Render the text of the data below as a numbered list with blank lines omitted and the pictures left out. Start at the beginning of the data and stop after the line containing "biggest investment is".

(Saved data entries)
•••

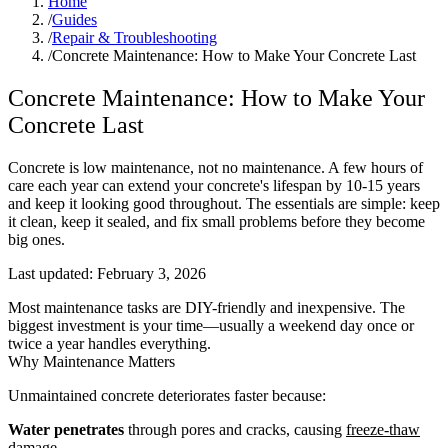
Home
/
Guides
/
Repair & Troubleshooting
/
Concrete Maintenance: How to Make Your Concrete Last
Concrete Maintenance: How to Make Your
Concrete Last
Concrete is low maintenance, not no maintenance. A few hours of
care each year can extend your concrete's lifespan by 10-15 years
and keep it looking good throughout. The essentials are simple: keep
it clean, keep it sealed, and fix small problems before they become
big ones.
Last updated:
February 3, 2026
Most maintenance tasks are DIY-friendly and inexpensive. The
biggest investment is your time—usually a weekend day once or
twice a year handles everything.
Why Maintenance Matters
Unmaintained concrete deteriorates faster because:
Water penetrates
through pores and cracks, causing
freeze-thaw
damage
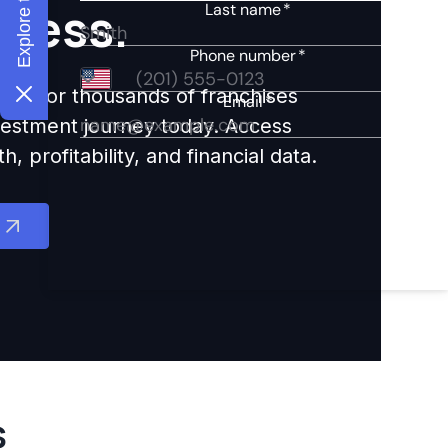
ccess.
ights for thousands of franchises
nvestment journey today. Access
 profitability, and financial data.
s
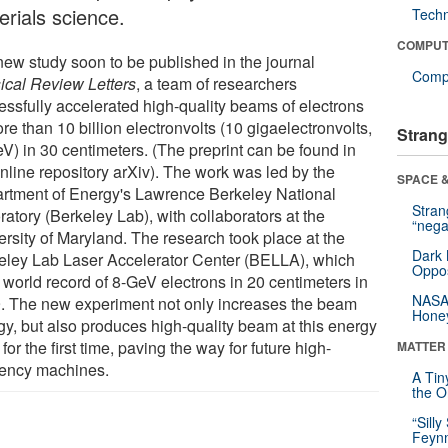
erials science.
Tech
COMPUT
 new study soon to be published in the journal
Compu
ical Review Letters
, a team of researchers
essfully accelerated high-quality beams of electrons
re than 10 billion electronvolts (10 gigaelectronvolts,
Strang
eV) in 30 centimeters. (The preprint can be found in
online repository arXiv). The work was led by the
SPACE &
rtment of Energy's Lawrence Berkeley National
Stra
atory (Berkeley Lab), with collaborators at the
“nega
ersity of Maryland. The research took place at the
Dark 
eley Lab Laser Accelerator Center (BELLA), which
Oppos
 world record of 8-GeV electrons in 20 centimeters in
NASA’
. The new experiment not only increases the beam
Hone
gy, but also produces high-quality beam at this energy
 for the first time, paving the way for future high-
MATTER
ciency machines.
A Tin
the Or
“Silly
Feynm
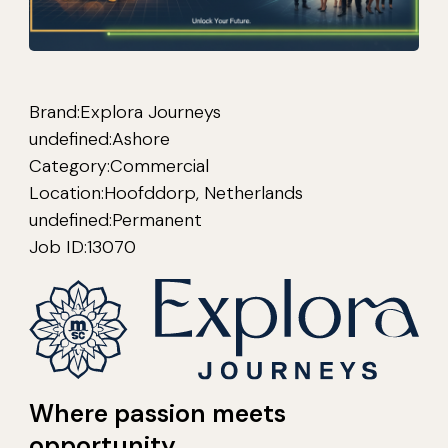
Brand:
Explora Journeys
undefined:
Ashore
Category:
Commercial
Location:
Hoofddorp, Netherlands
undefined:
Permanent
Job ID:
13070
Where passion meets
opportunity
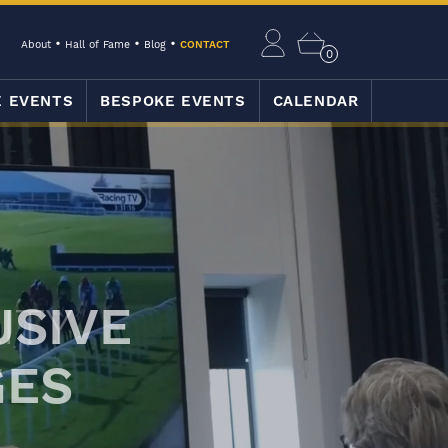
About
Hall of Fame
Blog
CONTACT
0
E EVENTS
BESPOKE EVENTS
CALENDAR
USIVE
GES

•••

■ **Answer below**
1. Home
2. /
3. Guides
4. /
5. Repair & Troubleshooting
6. /
7. Concrete Maintenance: How to Make Your Concrete Last
8. Concrete Maintenance: How to Make Your
9. Concrete Last
10. Concrete is low maintenance, not no maintenance. A few hours of
11. care each year can extend your concrete's lifespan by 10-15 years
12. and keep it looking good throughout. The essentials are simple: keep
13. it clean, keep it sealed, and fix small problems before they become
14. big ones.
15. Last updated:
16. February 3, 2026
17. Most maintenance tasks are DIY-friendly and inexpensive. The
18. biggest investment is your time—usually a weekend day once or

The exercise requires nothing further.